Combining as it does the cultural narrative of a complex century forsaken by God and certainty, a serious investigation of the vulnerability of the human mind and an old-fashioned – in the best sense – story of love and war, this is an ambitious, demanding and profoundly melancholy novel.
Alas, the only sections with any vigor or narrative substance are those concerning Hendricks’s war and his one true, though broken, romance. The rest of the novel is an unmeshed assemblage of case histories, accounts of Hendricks’s psychiatric practice, expositions of his theories: his own and those of Dr. Pereira.
Planting clues and dangling red herrings as though he were writing a murder mystery, Faulks expertly crafts a harrowing portrait of Hendricks as a man defined by loss: first of his father, then of comrades slaughtered on the battlefields of North Africa and Europe, and finally of the Italian woman he falls in love with towards the war’s close.

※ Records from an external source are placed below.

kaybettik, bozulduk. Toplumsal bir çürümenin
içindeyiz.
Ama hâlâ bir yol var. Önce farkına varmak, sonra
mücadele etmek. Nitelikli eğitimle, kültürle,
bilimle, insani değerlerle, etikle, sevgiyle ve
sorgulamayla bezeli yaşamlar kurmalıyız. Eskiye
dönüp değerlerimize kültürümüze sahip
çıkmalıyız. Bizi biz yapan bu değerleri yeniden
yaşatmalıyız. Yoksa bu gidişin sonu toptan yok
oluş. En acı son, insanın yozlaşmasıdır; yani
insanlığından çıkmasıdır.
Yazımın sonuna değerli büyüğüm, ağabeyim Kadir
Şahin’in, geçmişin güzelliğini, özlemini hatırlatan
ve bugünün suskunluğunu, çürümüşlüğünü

It’s all so very straightforward and self-explanatory and biscuit bland, you can’t help expecting, especially in light of the novel’s unsettled opening, that this presentation is meant to conceal a mind and a life profoundly fraught by difficult memories, but this is never the case. Rather, Hendricks knows himself far too well and tells us much too much about things that matter far too little, as when he describes beginning his book on the chaotic 20th century: 'I typed the first word. It was It.' Faulks’s novel is accomplished in its historical war sequences, but when it comes to its intellectual demands, this is it.
Where My Heart Used to Beat is a funny book. It has wonderful strengths, especially Faulks’ lucid, philosophical voice, and it’s filled with scenes of genuine power, particularly those set in battles. On the other hand, its large gestures, including Robert and Luisa’s affair and Pereira’s slow-burning revelations about Robert’s father, never quite cohere into anything as believable as the tales in Birdsong or A Possible Life, the author pressing toward poignancy rather than letting it emerge from his story.